Opportunities and Challenges
This presents both an opportunity and a challenge for Treasury officials[2] in demonstrating compliance. In terms of opportunity, where the UK fell down on strict technical compliance in some areas at the last evaluation, the government now has a further opportunity to prove compliance via effectiveness. However, seen through the prism of continuing austerity, this shift may be seen as an ominous challenge – for example the continuing reduction in numbers of law enforcement officers may have a direct impact on results in the run up to 2018.
This was recognised by the National Crime Agency in both its 2013 and 2014 Suspicious Activity Reports (SARs) Annual Reports noting in its 2013 report that ‘throughout the year there were concerns around staffing within the UKFIU and its ability to meet SOCA’s mandated regime responsibilities…”’ and that despite staffing numbers improving in 2014, “there is a gap in experience which will take some time to replace.”’
Despite these challenges, there have been a number of positive developments in the UK’s approach to AML/CTF since 2007, most notably the Money Laundering Regulations 2007, which closed a number of regulatory gaps identified by the FATF’s evaluation. Furthermore, as regards effectiveness, the UK is at the forefront of some innovative measures in the field of public-private partnerships, such as the recently launched Joint Money-Laundering Intelligence Taskforce (JMLIT), a new 12-month pilot project between the government and the financial sector aimed at improving intelligence sharing between public and private sectors.
In sum, the next two years will offer the UK a significant opportunity to demonstrate that, whether fairly applied or not, the UK’s reputation as a facilitator of global money-laundering is leading the government to take meaningful steps to boost both AML/CTF technical compliance as well as effectiveness.
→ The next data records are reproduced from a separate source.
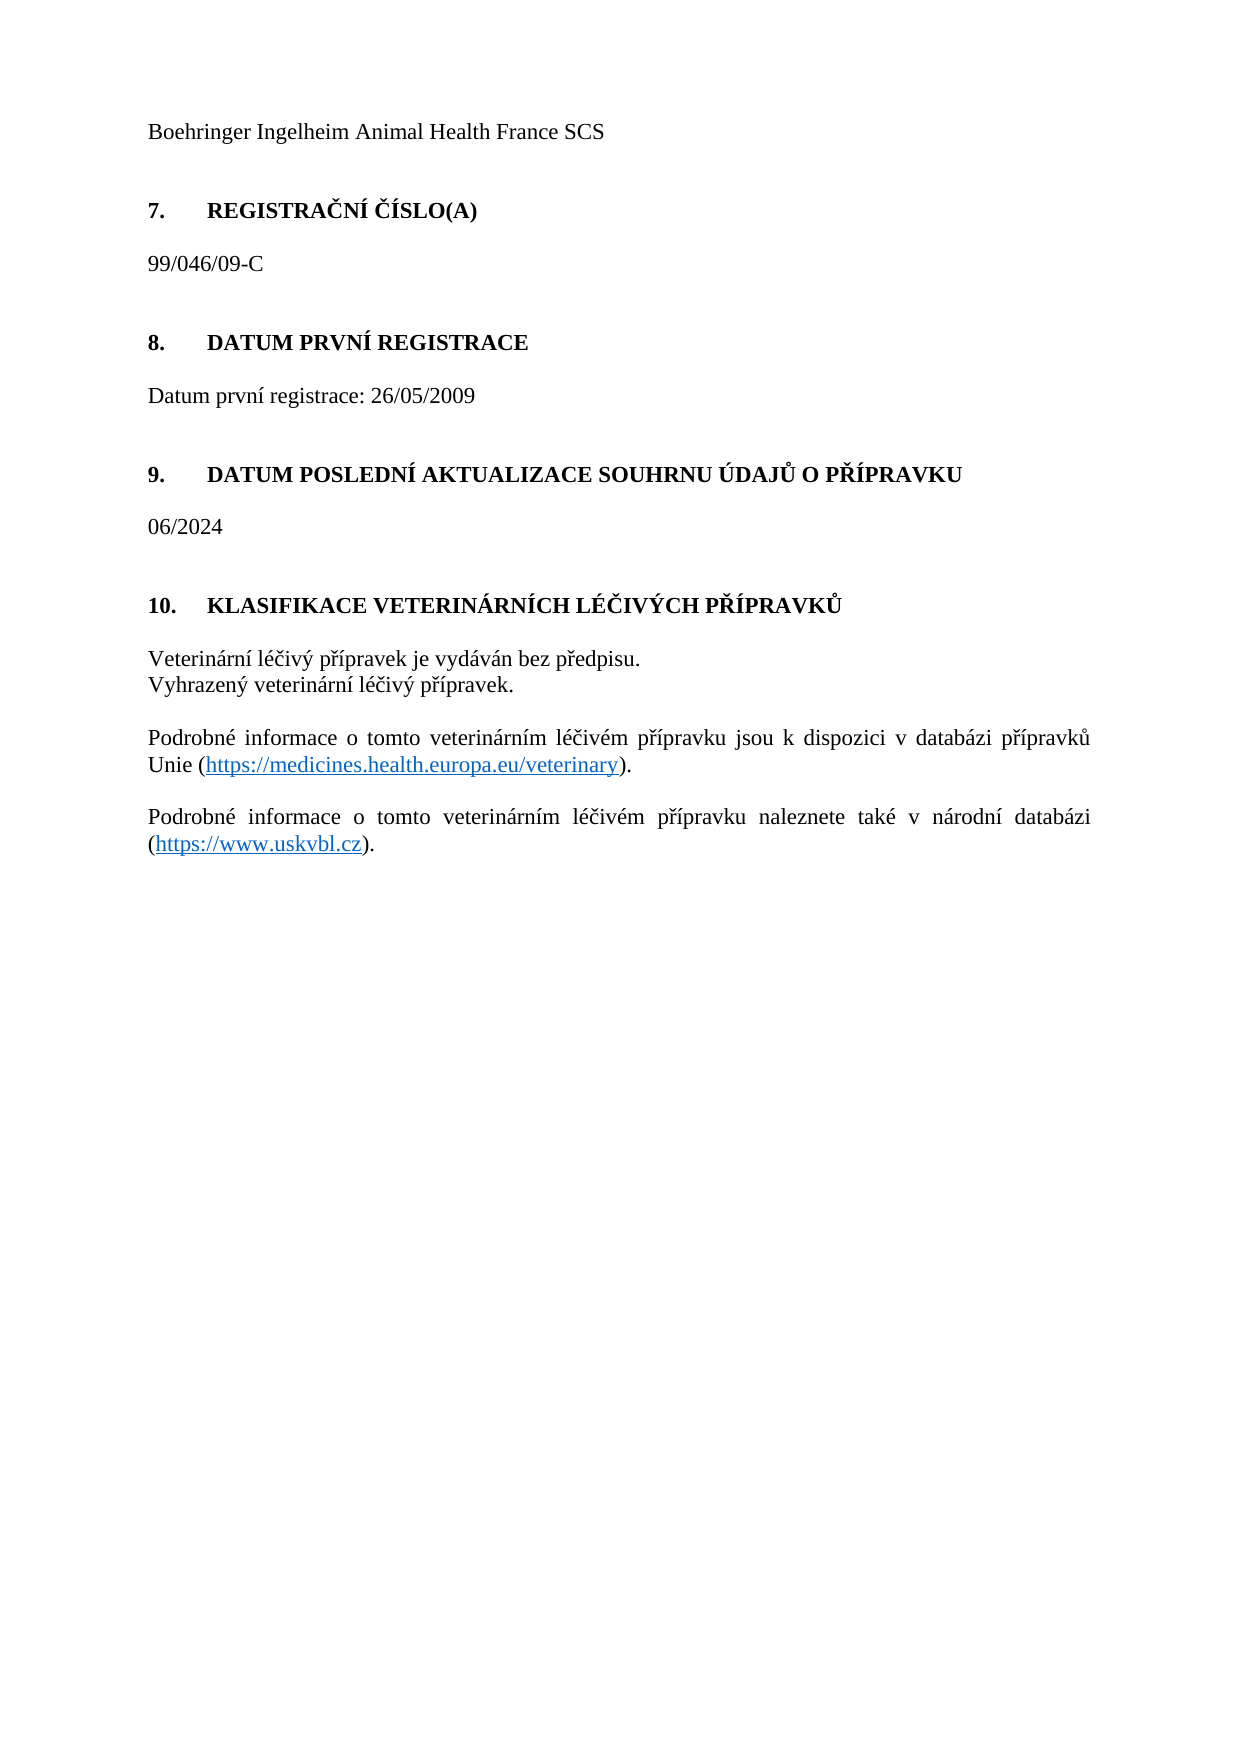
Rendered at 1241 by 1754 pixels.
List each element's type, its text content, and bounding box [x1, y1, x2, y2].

text 9. DATUM POSLEDNÍ AKTUALIZACE SOUHRNU ÚDAJŮ O PŘÍPRAVKU [148, 461, 1126, 487]
text Boehringer Ingelheim Animal Health France SCS [148, 118, 1126, 144]
text 10. KLASIFIKACE VETERINÁRNÍCH LÉČIVÝCH PŘÍPRAVKŮ [148, 592, 1093, 619]
text Veterinární léčivý přípravek je vydáván bez předpisu. [148, 645, 1093, 672]
text 8. DATUM PRVNÍ REGISTRACE [148, 329, 1092, 355]
text Podrobné informace o tomto veterinárním léčivém přípravku jsou k dispozici v databázi přípravků Unie (https://medicines.health.europa.eu/veterinary). [148, 724, 1093, 777]
text 99/046/09-C [148, 250, 1126, 276]
text 06/2024 [148, 513, 1126, 540]
text Vyhrazený veterinární léčivý přípravek. [148, 672, 1093, 698]
text Podrobné informace o tomto veterinárním léčivém přípravku naleznete také v národní databázi (https://www.uskvbl.cz). [148, 803, 1093, 856]
text 7. REGISTRAČNÍ ČÍSLO(A) [148, 197, 1092, 223]
text Datum první registrace: 26/05/2009 [148, 382, 1126, 408]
Over the coming two years, the Centre for Financial Crime and Security Studies will be examining the UK’s anti money-laundering and counter terrorist-financing frameworks to assess the challenges facing the UK government during the upcoming Financial Action Task Force evaluation process.
Helena Wood is an Associate Fellow assigned to the Centre for Financial Crime & Security Studies at RUSI
*Thsis paragraph was edited on 23 June 2015.
Notes
[1] The UK’s Money Laundering Regulations set out which businesses are covered for the purposes of anti-money laundering activity. The ‘regulated sector’ includes financial institutions, accountants, legal professionals, trust and company service providers and estate agents.
[2] HM Treasury hold the HM Government policy lead on anti-money laundering and FATF engagement.